Ethik: Fragestellung: „Ist es moralisch zulässig, Regeln zu brechen, um höhere Güter zu erreichen?“
These: „Das Brechen von Regeln ist gerechtfertigt, wenn es das Wohl der Mehrheit fördert.“

  • Einleitung: Bedeutung der moralischen Regelbindung und der Ausnahmefälle.
  • Ontologische Analyse: Gibt es universale moralische Regeln?
  • Geltungstheorie: Das Prinzip des größten Glücks als Grundlage.
  • Argumentation: Beispiele für moralisch gerechtfertigte Regelbrüche (z. B. ziviler Ungehorsam).
  • Abgrenzung: Warum andere Prinzipien (z. B. deontologische Ethik) hier nicht greifen.
  • Schluss: Konsequenzen für moralisches Handeln in der Praxis.

Politische Philosophie: Fragestellung: „Welche Bedingungen machen eine politische Ordnung gerecht?“
These: „Eine gerechte politische Ordnung basiert auf der Maximierung individueller Freiheit.“

  • Einleitung: Die Relevanz von Gerechtigkeit in politischen Systemen.
  • Ontologische Analyse: Was bedeutet Gerechtigkeit in sozialen Kontexten?
  • Konzeptionelle Klärung: Freiheit vs. Gleichheit als zentrale Ideale.
  • Argumentation: Warum Freiheit als Grundlage politischer Gerechtigkeit dient (z. B. liberale Theorien).
  • Abgrenzung: Warum Gleichheit oder Utilitarismus weniger geeignet sind.
  • Schluss: Bedeutung der These für moderne Demokratien.

Ein gut strukturiertes Thesenpapier ermöglicht es Studierenden, in der Prüfung methodisch klar und inhaltlich präzise zu argumentieren. Die Fokussierung auf eine spezifische Fragestellung und die Verteidigung einer These sind Schlüssel für ein überzeugendes wissenschaftliches Auftreten.

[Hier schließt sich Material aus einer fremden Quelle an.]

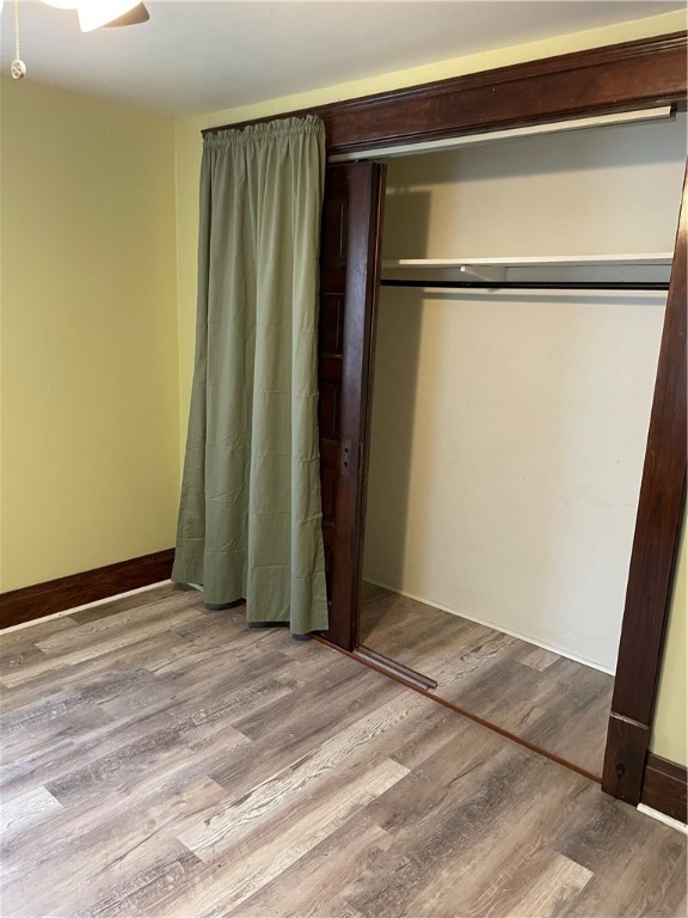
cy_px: 459
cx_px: 344
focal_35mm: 26
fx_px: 689
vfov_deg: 67.3
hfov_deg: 53.1
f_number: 1.6
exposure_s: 1/60
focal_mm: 4.2
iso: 250
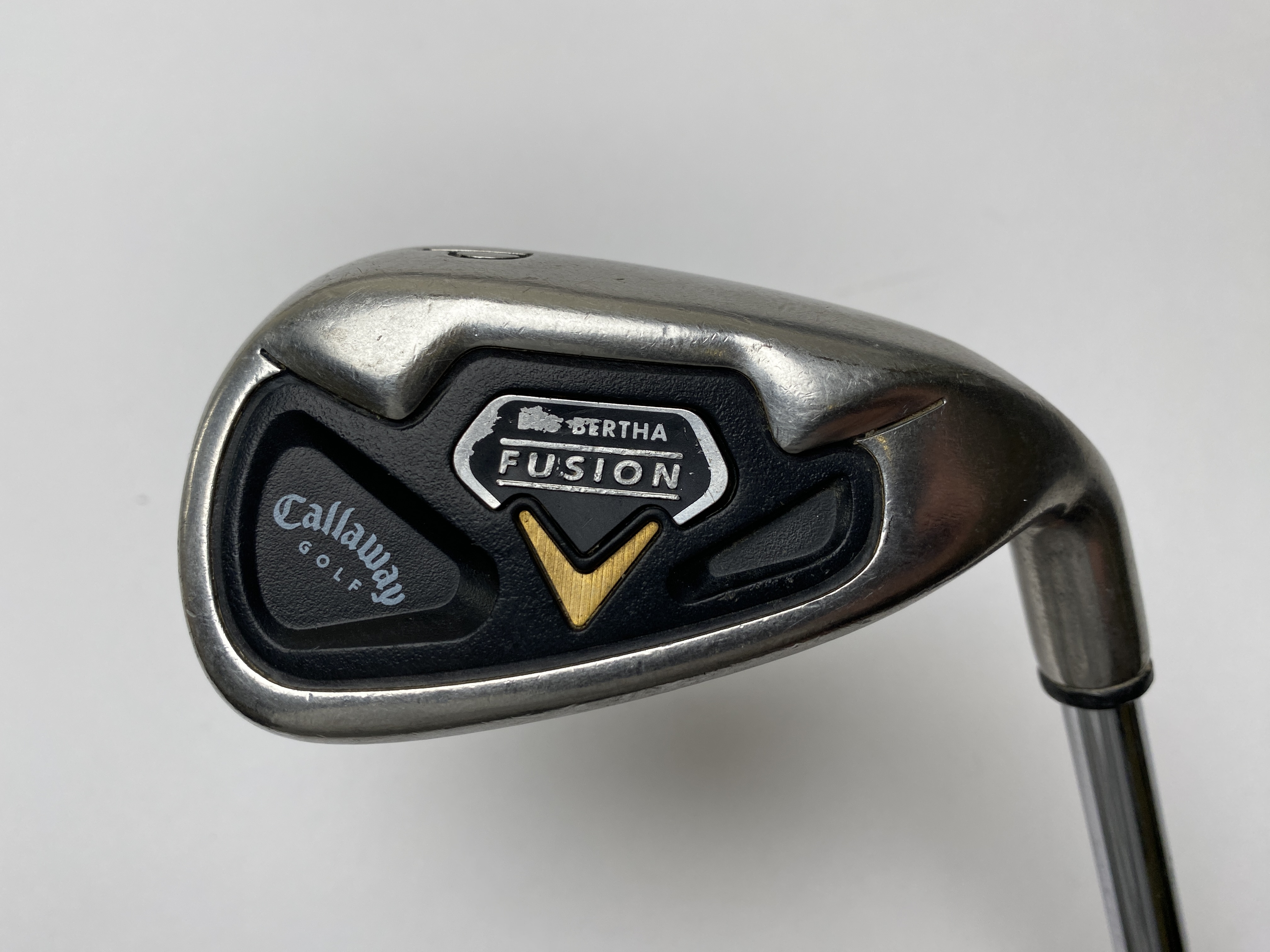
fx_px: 954
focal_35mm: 26
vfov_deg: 53.1
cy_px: 476
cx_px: 635
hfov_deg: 67.3
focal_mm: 4.25
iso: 32
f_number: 1.8
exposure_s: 1/351
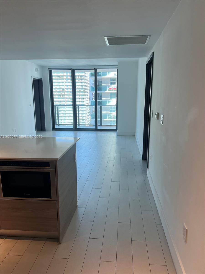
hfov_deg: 53.1
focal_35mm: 26
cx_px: 102
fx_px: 205
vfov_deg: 67.3
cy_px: 137
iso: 40
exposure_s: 1/280
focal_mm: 5.7
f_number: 1.5
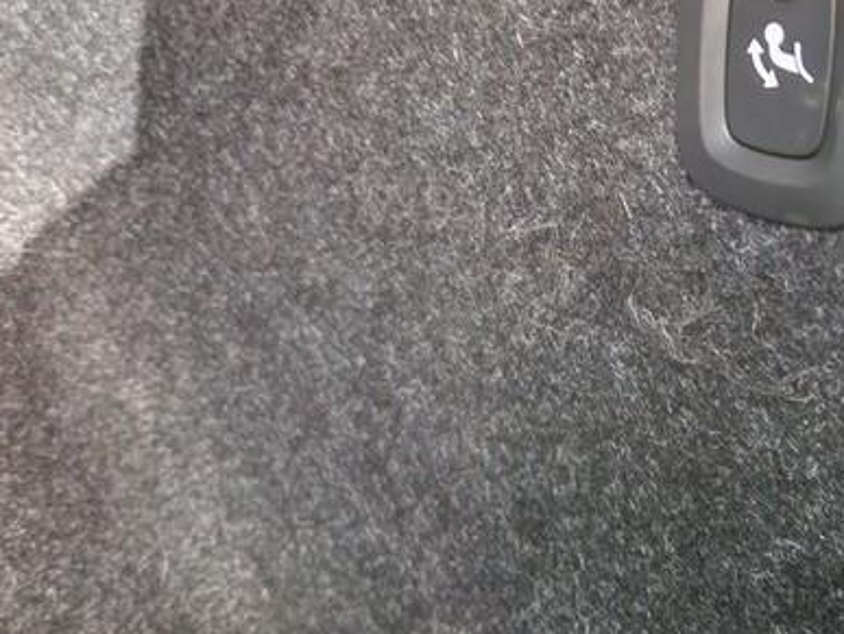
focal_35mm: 38
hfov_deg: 47.5
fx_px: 927
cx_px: 611
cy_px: 170
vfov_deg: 37.0
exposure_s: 1/10
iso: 1250
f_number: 1.8
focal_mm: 5.4
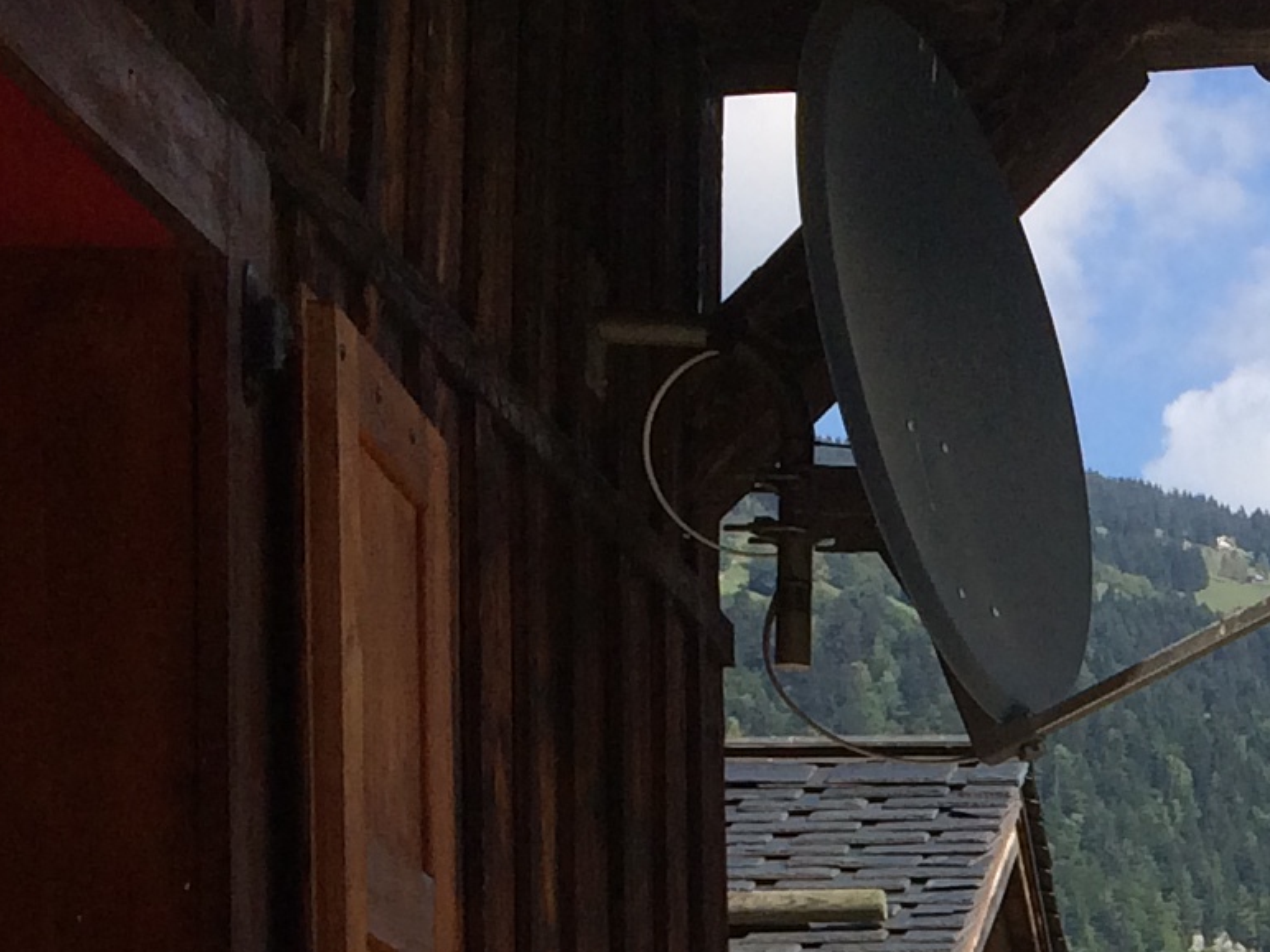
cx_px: 2090
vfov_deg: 11.2
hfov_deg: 14.2
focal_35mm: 127
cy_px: 1463
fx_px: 4659
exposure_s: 1/1786
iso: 40
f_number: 2.2
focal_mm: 4.12
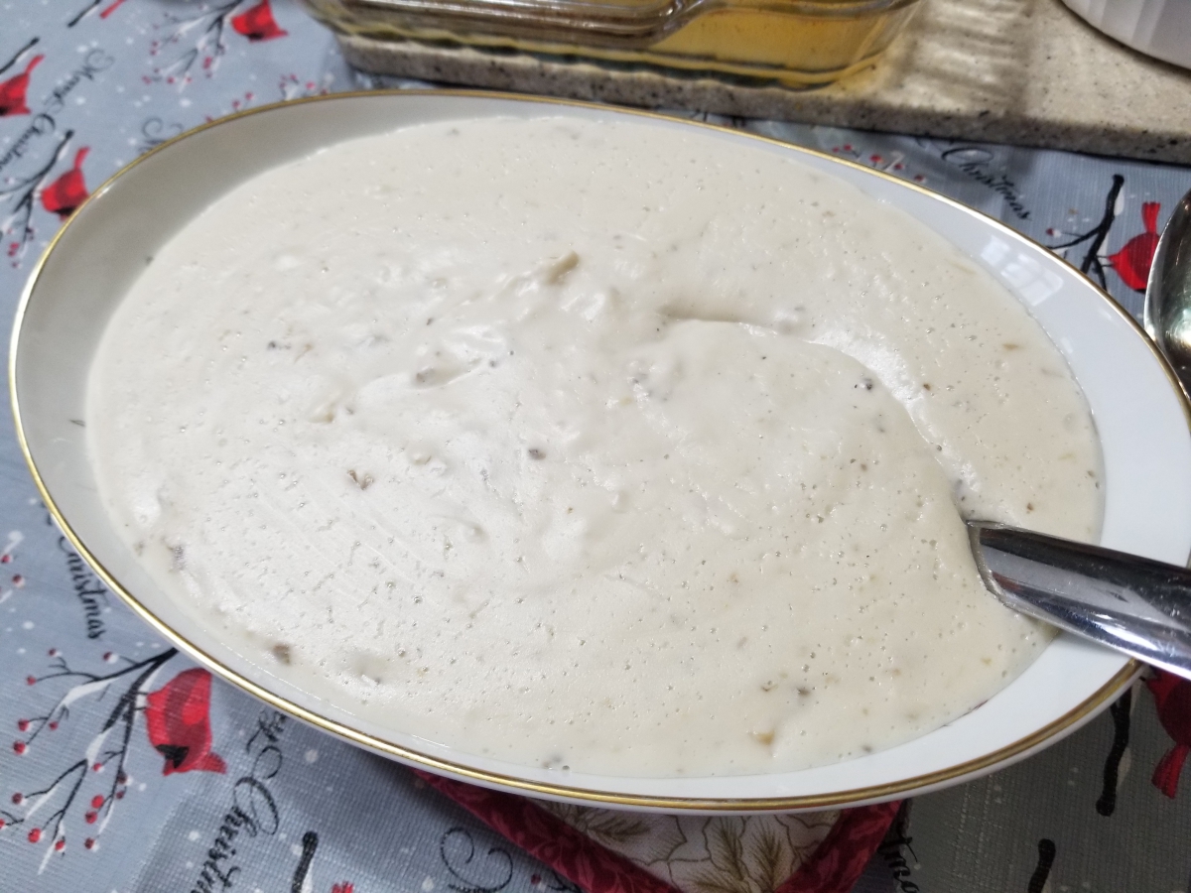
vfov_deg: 53.1
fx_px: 895
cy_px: 446
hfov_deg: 67.3
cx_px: 596
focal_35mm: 26
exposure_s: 1/60
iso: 160
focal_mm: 4.25
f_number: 1.7
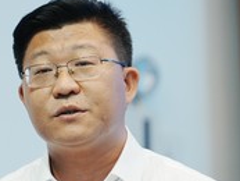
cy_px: 203
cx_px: 104
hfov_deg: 2.2
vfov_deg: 1.7
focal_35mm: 901
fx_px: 6251
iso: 500
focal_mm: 180
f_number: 2.8
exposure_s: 1/320
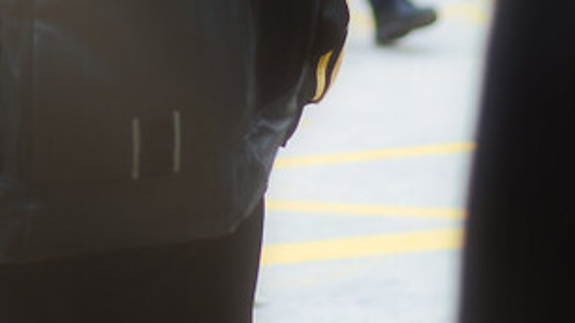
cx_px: -15
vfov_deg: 3.9
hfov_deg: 7.0
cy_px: -378
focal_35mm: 308
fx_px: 4695
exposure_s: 1/640
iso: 100
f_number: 1.8
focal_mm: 50
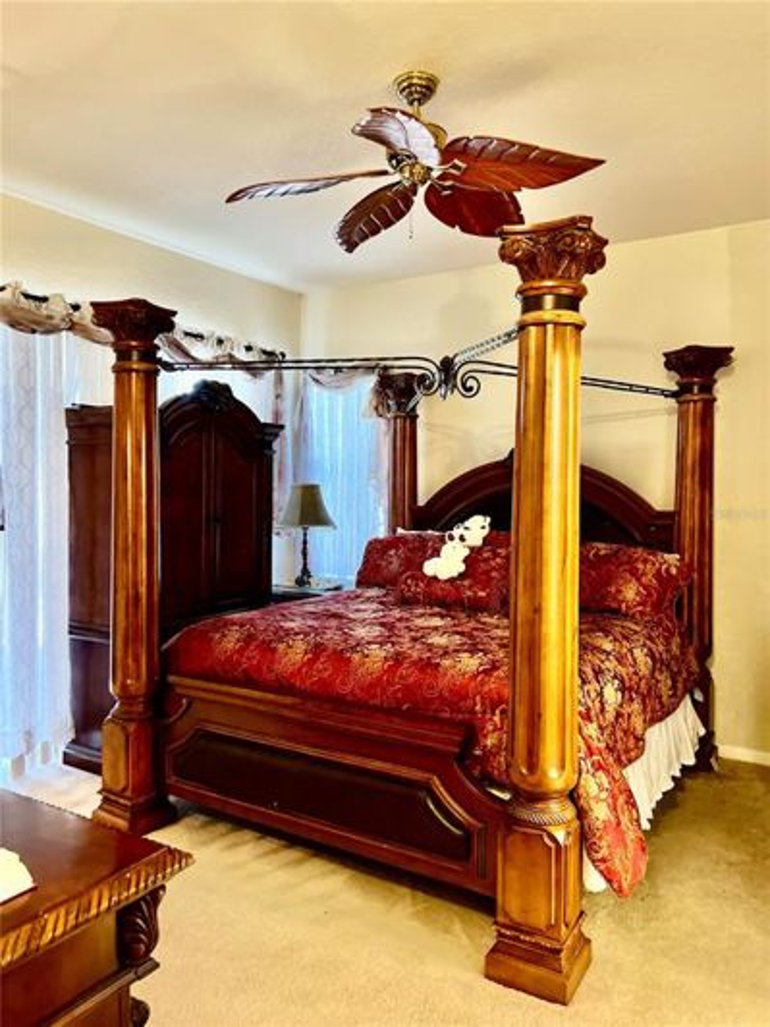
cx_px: 385
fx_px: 771
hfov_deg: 53.1
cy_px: 514
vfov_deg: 67.3
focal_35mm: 26
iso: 500
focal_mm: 5.7
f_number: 1.5
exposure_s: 1/30
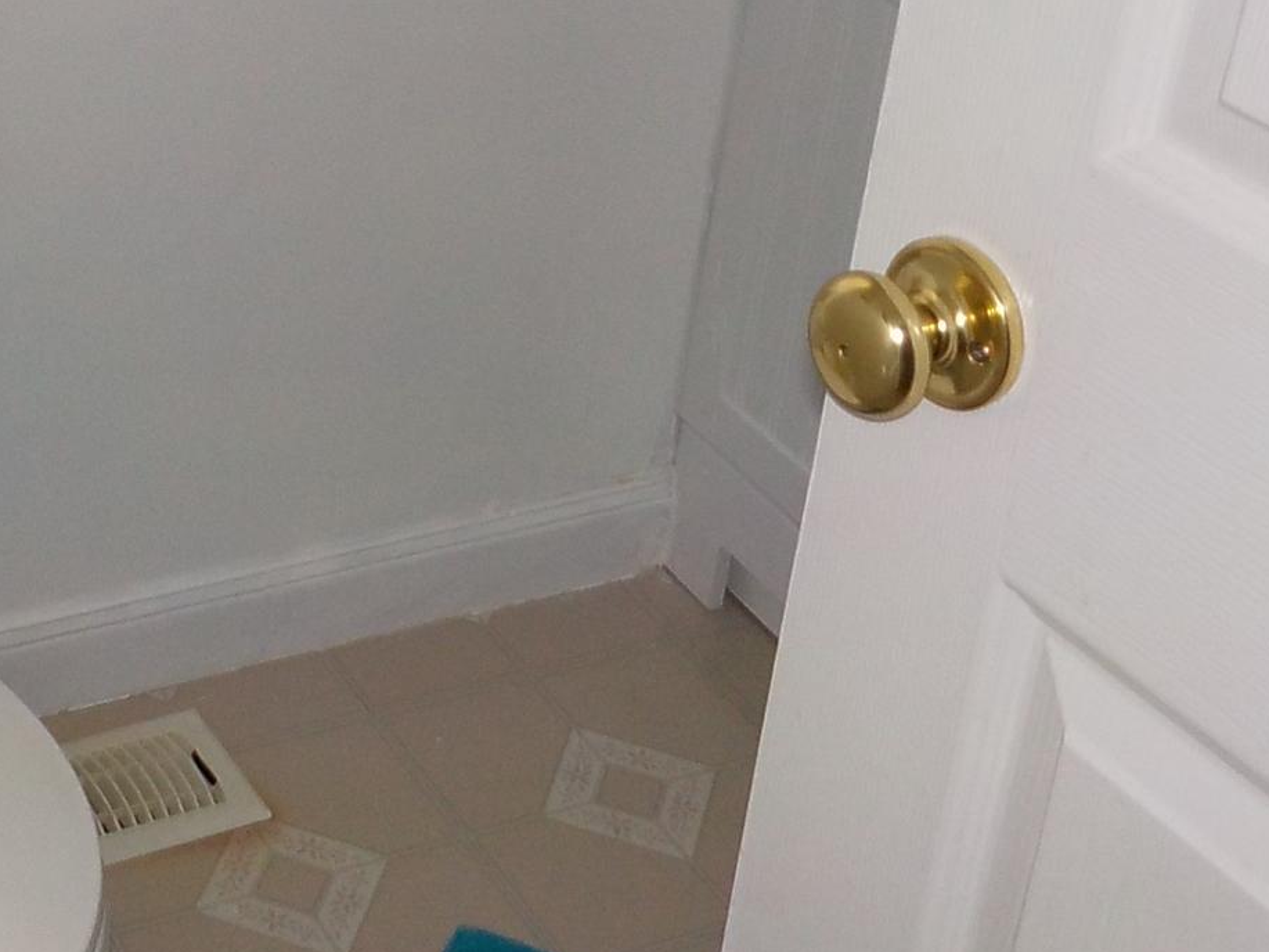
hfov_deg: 27.8
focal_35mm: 67
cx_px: 102
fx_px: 2456
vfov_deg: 21.1
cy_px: -26
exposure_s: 1/30
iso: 200
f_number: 3.3
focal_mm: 4.1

Ein Thesenpapier sollte in der Entwurfsphase zwei bis drei Mal überarbeitet werden, um Präzision und argumentative Schärfe zu gewährleisten. Dieser Prozess des „Ping und Pong“ lebt von konstruktiver Kritik, die Schwächen aufzeigt und Verbesserungsvorschläge macht. Wichtig ist jedoch, dass diese Kritik nicht darauf abzielt, eine völlig neue Fragestellung oder These zu entwickeln, da dies den Arbeitsprozess unproduktiv verlängert. Stattdessen sollte die Überarbeitung helfen, die bestehende Fragestellung und These klarer, stringenter und methodisch fundierter zu formulieren. So bleibt der Fokus erhalten, und das Thesenpapier entwickelt sich inhaltlich und formal weiter, ohne in endlosen Neuanfängen zu münden.